Action item:
Reproduce word for word the part of the news report on Japan and the nuclear ban treaty from "Pressure Mounts on" to "in August 1945.", including both of those phrases.

Passage for review:
Pressure Mounts on Japan to Join the Nuclear Ban Treaty via InDepthNews

TOKYO (IDN) – Japan is coming under pressure from within to sign and ratify the UN Nuclear Ban Treaty, which acknowledges the “unacceptable suffering” of the hibakusha – survivors of hitherto the first ever atomic bombings in Hiroshima and Nagasaki in August 1945.

122 member nations of the United Nations adopted what is formally known as the Treaty on the Prohibition of Nuclear Weapons (TPNW) in July 2017.

Aging survivors – 81.41 on an average as of March 2017 – have deplored the Japanese government’s decision to stay out of the TPNW for the reason that joining the Treaty could “result in the distance between nuclear weapons and non-nuclear weapons states being further widened.”

The remark made by Prime Minister Shinzo Abe on the occasion of the 72nd anniversary of atomic bombings at a news conference in Hiroshima angered 78-year-old Hiroshima hibakusha Hiroshi Harada, former head of the Hiroshima Peace Memorial Museum.

Dataset:
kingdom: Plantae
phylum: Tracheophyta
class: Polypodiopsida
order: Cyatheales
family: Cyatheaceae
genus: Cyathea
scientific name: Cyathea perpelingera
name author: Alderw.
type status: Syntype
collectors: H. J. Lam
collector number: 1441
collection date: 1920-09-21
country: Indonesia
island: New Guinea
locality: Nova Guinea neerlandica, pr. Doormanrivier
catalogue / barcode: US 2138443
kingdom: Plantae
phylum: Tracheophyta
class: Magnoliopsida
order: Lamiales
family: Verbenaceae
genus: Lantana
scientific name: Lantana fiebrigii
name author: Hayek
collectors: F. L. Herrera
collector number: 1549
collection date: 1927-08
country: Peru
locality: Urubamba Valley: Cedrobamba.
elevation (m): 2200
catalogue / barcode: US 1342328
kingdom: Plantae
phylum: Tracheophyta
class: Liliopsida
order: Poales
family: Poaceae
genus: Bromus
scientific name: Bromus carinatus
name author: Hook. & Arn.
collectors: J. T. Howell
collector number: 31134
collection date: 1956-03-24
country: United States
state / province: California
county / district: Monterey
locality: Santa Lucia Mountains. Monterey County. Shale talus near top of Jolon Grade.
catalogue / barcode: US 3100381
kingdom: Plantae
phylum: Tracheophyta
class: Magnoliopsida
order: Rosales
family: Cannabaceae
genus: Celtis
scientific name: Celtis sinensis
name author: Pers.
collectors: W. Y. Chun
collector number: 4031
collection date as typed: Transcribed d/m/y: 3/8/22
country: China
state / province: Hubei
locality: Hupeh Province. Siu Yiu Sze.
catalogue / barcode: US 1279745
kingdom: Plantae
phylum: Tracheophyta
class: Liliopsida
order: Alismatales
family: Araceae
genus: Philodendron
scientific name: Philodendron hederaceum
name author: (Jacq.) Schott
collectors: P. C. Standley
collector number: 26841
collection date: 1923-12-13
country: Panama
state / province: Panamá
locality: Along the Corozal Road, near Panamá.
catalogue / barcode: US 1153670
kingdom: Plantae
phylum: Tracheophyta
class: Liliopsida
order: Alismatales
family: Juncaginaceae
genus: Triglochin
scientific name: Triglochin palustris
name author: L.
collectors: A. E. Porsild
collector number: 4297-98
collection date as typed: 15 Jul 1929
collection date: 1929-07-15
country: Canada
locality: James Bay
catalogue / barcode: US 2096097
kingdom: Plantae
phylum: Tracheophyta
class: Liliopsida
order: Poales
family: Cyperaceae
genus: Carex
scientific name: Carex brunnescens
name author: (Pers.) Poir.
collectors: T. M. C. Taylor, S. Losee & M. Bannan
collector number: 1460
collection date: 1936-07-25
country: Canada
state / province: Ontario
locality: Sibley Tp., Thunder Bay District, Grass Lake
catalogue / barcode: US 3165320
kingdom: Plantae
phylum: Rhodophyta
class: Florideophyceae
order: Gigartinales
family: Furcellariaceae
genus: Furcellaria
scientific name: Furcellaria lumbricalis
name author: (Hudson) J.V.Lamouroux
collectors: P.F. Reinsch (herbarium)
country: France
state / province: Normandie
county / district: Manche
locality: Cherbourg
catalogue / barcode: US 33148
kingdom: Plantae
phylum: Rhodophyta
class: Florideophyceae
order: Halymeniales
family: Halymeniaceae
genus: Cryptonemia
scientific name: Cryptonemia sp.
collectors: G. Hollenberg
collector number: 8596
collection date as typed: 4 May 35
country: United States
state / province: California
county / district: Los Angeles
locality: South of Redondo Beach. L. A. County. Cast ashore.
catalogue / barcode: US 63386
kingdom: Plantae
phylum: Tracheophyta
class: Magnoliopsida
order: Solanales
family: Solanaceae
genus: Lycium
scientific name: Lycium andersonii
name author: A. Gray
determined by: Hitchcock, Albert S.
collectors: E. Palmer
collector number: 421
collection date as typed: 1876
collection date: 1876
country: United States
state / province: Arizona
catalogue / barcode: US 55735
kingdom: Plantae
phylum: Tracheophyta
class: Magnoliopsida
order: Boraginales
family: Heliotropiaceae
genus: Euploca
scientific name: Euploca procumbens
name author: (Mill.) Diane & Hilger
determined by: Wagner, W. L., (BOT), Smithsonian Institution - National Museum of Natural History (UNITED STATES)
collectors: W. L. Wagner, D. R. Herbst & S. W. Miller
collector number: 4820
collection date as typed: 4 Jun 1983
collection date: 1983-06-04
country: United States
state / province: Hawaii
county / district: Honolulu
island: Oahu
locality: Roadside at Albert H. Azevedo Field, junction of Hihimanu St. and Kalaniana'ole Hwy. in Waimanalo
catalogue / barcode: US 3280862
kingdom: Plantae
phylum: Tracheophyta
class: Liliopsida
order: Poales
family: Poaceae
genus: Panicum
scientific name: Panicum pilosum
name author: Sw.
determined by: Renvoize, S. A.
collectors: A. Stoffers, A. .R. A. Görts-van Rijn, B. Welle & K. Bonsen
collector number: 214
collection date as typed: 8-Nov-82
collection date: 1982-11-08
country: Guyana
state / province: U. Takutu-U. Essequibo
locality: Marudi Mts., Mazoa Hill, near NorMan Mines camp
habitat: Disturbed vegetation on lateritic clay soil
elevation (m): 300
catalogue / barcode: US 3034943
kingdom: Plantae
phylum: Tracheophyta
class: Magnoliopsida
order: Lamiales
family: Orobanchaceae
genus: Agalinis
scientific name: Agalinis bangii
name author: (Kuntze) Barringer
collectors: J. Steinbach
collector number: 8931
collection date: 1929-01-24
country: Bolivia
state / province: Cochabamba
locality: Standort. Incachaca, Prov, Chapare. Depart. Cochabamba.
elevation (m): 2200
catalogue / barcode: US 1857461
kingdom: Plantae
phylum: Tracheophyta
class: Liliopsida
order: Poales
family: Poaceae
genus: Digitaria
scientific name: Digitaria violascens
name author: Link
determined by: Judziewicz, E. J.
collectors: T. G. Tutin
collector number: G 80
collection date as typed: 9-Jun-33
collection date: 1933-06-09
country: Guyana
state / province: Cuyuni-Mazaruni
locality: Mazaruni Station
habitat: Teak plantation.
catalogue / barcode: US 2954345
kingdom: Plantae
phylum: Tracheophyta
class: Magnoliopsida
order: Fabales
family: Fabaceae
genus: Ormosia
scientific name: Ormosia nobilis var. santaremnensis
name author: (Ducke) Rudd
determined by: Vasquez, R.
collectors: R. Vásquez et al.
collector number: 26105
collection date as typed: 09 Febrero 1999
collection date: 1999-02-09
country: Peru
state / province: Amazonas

Task answer:
Pressure Mounts on Japan to Join the Nuclear Ban Treaty via InDepthNews

TOKYO (IDN) – Japan is coming under pressure from within to sign and ratify the UN Nuclear Ban Treaty, which acknowledges the “unacceptable suffering” of the hibakusha – survivors of hitherto the first ever atomic bombings in Hiroshima and Nagasaki in August 1945.